Why Is Sun Protection Important?
We all need some sun exposure. When skin is exposed to the sun, our bodies make vitamin D, which helps the body absorb calcium for stronger, healthier bones. It only takes a little time in the sun for most people to get the vitamin D they need (and most vitamin D needs should be met with a healthy diet and/or supplements).
Too much unprotected exposure to the sun's ultraviolet (UV) rays can cause skin damage, eye damage, immune system suppression, and skin cancer. Even people in their twenties can develop skin cancer.
How Do Sunburns Happen?
The sun radiates light to the earth, and part of that light consists of invisible UV rays. When these rays reach the skin, they cause tanning, burning, and other skin damage.
- UVA rays cause skin aging and wrinkling and contribute to skin cancer, such as melanoma (the most dangerous form of skin cancer). UVA rays pass easily through the ozone layer, so they make up the majority of our sun exposure.
- UVB rays are also dangerous, causing sunburns, cataracts (clouding of the eye lens), and effects on the immune system. They also contribute to skin cancer, and melanoma is thought to be associated with severe UVB sunburns before age 20.
UV rays react with a chemical called melanin that's found in skin. A sunburn develops when the amount of UV exposure is greater than what can be protected against by the skin's melanin.
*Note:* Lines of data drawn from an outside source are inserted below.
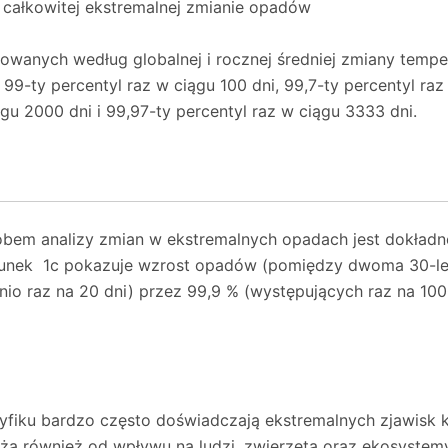
 w całkowitej ekstremalnej zmianie opadów
lowanych według globalnej i rocznej średniej zmiany tempe
 99-ty percentyl raz w ciągu 100 dni, 99,7-ty percentyl raz
ągu 2000 dni i 99,97-ty percentyl raz w ciągu 3333 dni.
m analizy zmian w ekstremalnych opadach jest dokładne 
unek 1c pokazuje wzrost opadów (pomiędzy dwoma 30-letn
io raz na 20 dni) przez 99,9 % (występujących raz na 100
cyfiku bardzo często doświadczają ekstremalnych zjawisk
żą również od wpływu na ludzi, zwierzęta oraz ekosystemy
The risk of damage increases with the amount and intensity of exposure. A tan is itself a sign of skin damage and does not help protect the skin.
Who Needs Sun Protection?
Everybody needs sun protection. The lighter someone's natural skin color, the less melanin it has to absorb UV rays and protect itself. The darker a person's natural skin color, the more melanin it has. But both dark- and light-skinned person need protection from UV rays because any tanning or burning causes skin damage.